*SUPPLIED TEXT:*

The Company follows subtopic 850-10 of the FASB Accounting Standards Codification for the identification of related parties and disclosure of related party transactions.

 

Pursuant to Section 850-10-20 the related parties include a. affiliates of the Company; b. Entities for which investments in their equity securities would be required, absent the election of the fair value option under the Fair Value Option Subsection of Section 825–10–15, to be accounted for by the equity method by the investing entity; c. trusts for the benefit of employees, such as pension and profit-sharing trusts that are managed by or under the trusteeship of management; d. principal owners of the Company; e. management of the Company; f. other parties with which the Company may deal if one party controls or can significantly influence the management or operating policies of the other to an extent that one of the transacting parties might be prevented from fully pursuing its own separate interests; and g. Other parties that can significantly influence the management or operating policies of the transacting parties or that have an ownership interest in one of the transacting parties and can significantly influence the other to an extent that one or more of the transacting parties might be prevented from fully pursuing its own separate interests.

*DATA SECTION:*

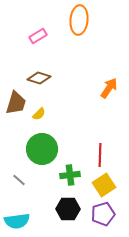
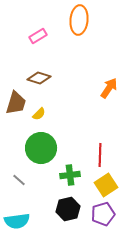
green circle: moved 1 px left, 1 px up
yellow square: moved 2 px right
black hexagon: rotated 15 degrees counterclockwise
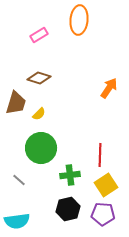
pink rectangle: moved 1 px right, 1 px up
purple pentagon: rotated 20 degrees clockwise
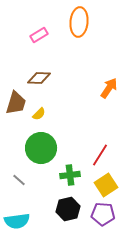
orange ellipse: moved 2 px down
brown diamond: rotated 15 degrees counterclockwise
red line: rotated 30 degrees clockwise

*GIVEN TASK 1:* Extract from the related-parties text the passage between "The Company follows" and "related party transactions.", inclusive.
*GIVEN TASK 2:* In the related-parties text, which subtopic of the FASB Accounting Standards Codification does the Company follow to identify related parties?
*GIVEN TASK 3:*
For each statement, state whether it agrees with the related-parties text. Answer yes or no and quote the deciding words.
(a) Principal owners of the Company are counted among its related parties.
(b) The Company relies on subtopic 825-10 to identify related parties and disclose related party transactions.
(c) Pension and profit-sharing trusts managed by management are included as related parties.

*WRITTEN SOLUTION 1:*
The Company follows subtopic 850-10 of the FASB Accounting Standards Codification for the identification of related parties and disclosure of related party transactions.

*WRITTEN SOLUTION 2:* Subtopic 850-10.

*WRITTEN SOLUTION 3:*
(a) Yes: "d. principal owners of the Company"
(b) No: "The Company follows subtopic 850-10 of the FASB Accounting Standards Codification for the identification of related parties and disclosure of related party transactions"
(c) Yes: "c. trusts for the benefit of employees, such as pension and profit-sharing trusts that are managed by or under the trusteeship of management"